PHILADELPHIA, Pa. (WPHL) – Philadelphia police announced Wednesday that 52 people have been arrested after a large group of looters ransacked various businesses in the bustling Center City neighborhood on Tuesday night.

In the most recent update, police say 49 adults and 3 juveniles have been arrested. The counts filed include burglary and theft, among others, according to Jane Roh, spokesperson for the Philadelphia district attorney’s office.

Philadelphia Police say the crime spree began around 7:30 p.m. when officers received numerous 911 calls and reports of a looting happening at the Foot Locker on 1500 Chestnut Street.

According to police, a large group of juveniles, possibly as many as 100, had ransacked the store in what police are calling “a coordinated attack”.
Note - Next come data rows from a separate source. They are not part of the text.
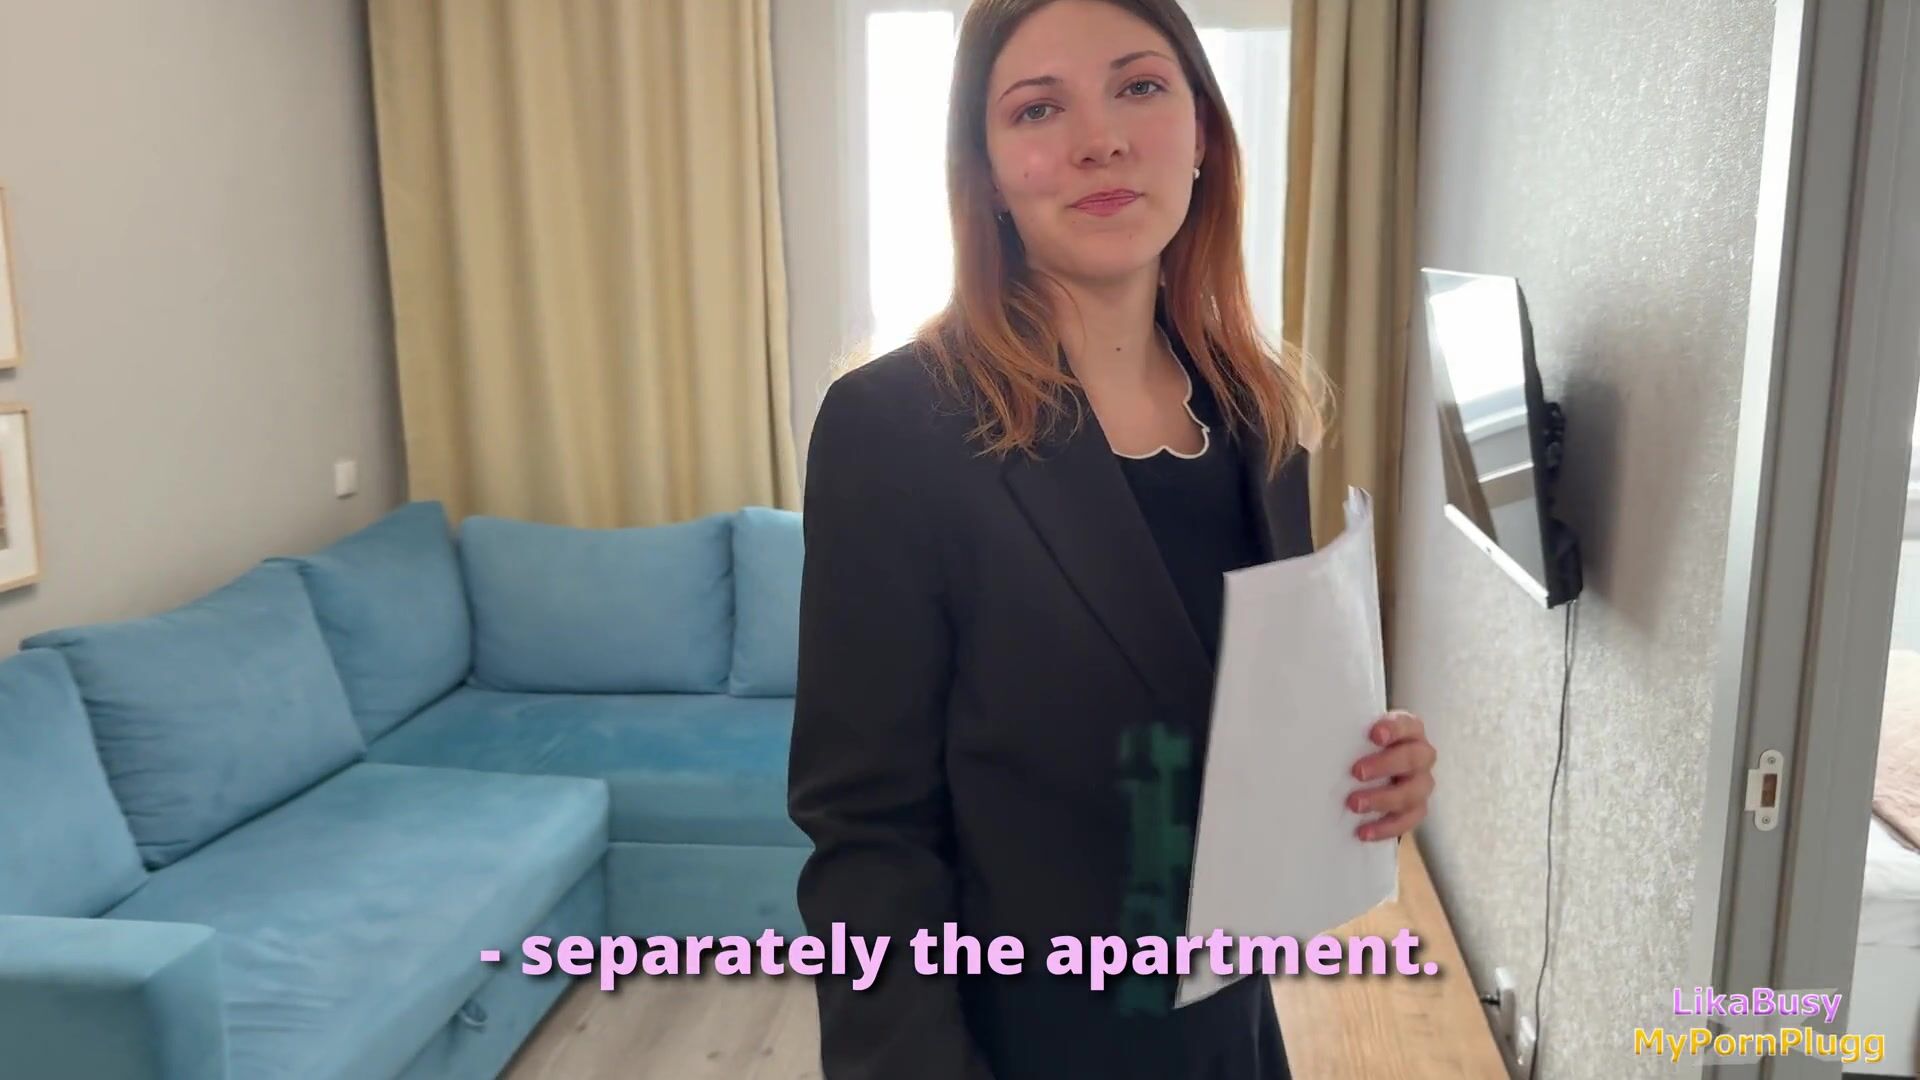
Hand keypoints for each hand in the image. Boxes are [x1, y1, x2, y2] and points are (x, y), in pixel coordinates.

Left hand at [1347, 709, 1435, 841]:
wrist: (1373, 772)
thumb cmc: (1361, 746)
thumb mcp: (1357, 734)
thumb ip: (1347, 731)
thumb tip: (1314, 728)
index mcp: (1409, 730)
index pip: (1408, 725)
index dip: (1394, 729)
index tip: (1374, 734)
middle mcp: (1422, 756)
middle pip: (1413, 758)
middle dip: (1385, 765)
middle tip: (1357, 772)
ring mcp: (1422, 784)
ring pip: (1413, 792)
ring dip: (1383, 799)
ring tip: (1354, 804)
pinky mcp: (1416, 809)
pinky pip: (1408, 821)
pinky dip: (1386, 827)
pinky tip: (1363, 832)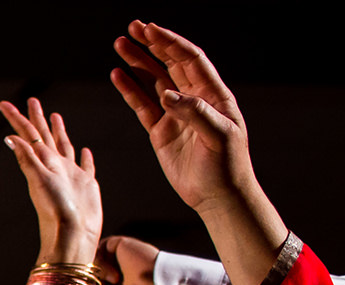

The chaos started around 7:30 p.m. prompting numerous 911 calls reporting a large group, possibly as many as 100 or so, moving through Center City, which is home to both skyscrapers and historic sites such as the Liberty Bell and Independence hall.

At 8:12 p.m, police were notified about another looting at a Lululemon store at 1700 Walnut Street where officers arrested multiple individuals. Video posted to social media shows police tackling a few suspects to the ground as others run from the store, evading the officers.

Minutes later, police received another call for a looting at the Apple Store on 1600 Walnut Street. No arrests were made but numerous stolen items have since been recovered, police said. Social media video showed some of the suspects smashing phones and tablets on the ground after realizing that they had been automatically disabled and alarms were going off.

The flash mob-style ransacking Tuesday night came after a peaceful protest over a judge’s decision to dismiss murder and other charges against a Philadelphia police officer who shot and killed a driver, Eddie Irizarry, through a rolled-up window.

Those doing the ransacking were not affiliated with the protest, Interim Police Commissioner John Stanford said at a news conference, calling the group “a bunch of criminal opportunists.”

At least 18 state-run liquor stores were broken into, leading the Pennsylvania Liquor Control Board to close all 48 of its Philadelphia retail locations and one in suburban Cheltenham on Wednesday. No employees were hurt Tuesday night, but “some were understandably shaken,” said liquor board spokesperson Shawn Kelly.

The stores were “closed in the interest of employee safety and while we assess the damage and loss that occurred. We will reopen stores when it is safe to do so and when the damage is repaired,” Kelly said.

Throughout the night, officers gathered information from social media, which police suspect was used to organize the mass destruction. Police are also investigating “that there was possibly a caravan of a number of different vehicles that were going from location to location.” Video posted to social media showed people hanging out of cars in a shopping center parking lot, appearing to yell directions to one another.

“This destructive and illegal behavior cannot and will not be tolerated in our city,” said Mayor Jim Kenney, a Democrat, calling it a “sickening display of opportunistic criminal activity.”

Besides the lootings around the city, police say the individuals also vandalized three properties and one police vehicle. Police are still investigating why these incidents occurred but say at least 76 incidents occurred throughout the night.

The Associated Press contributed to this report.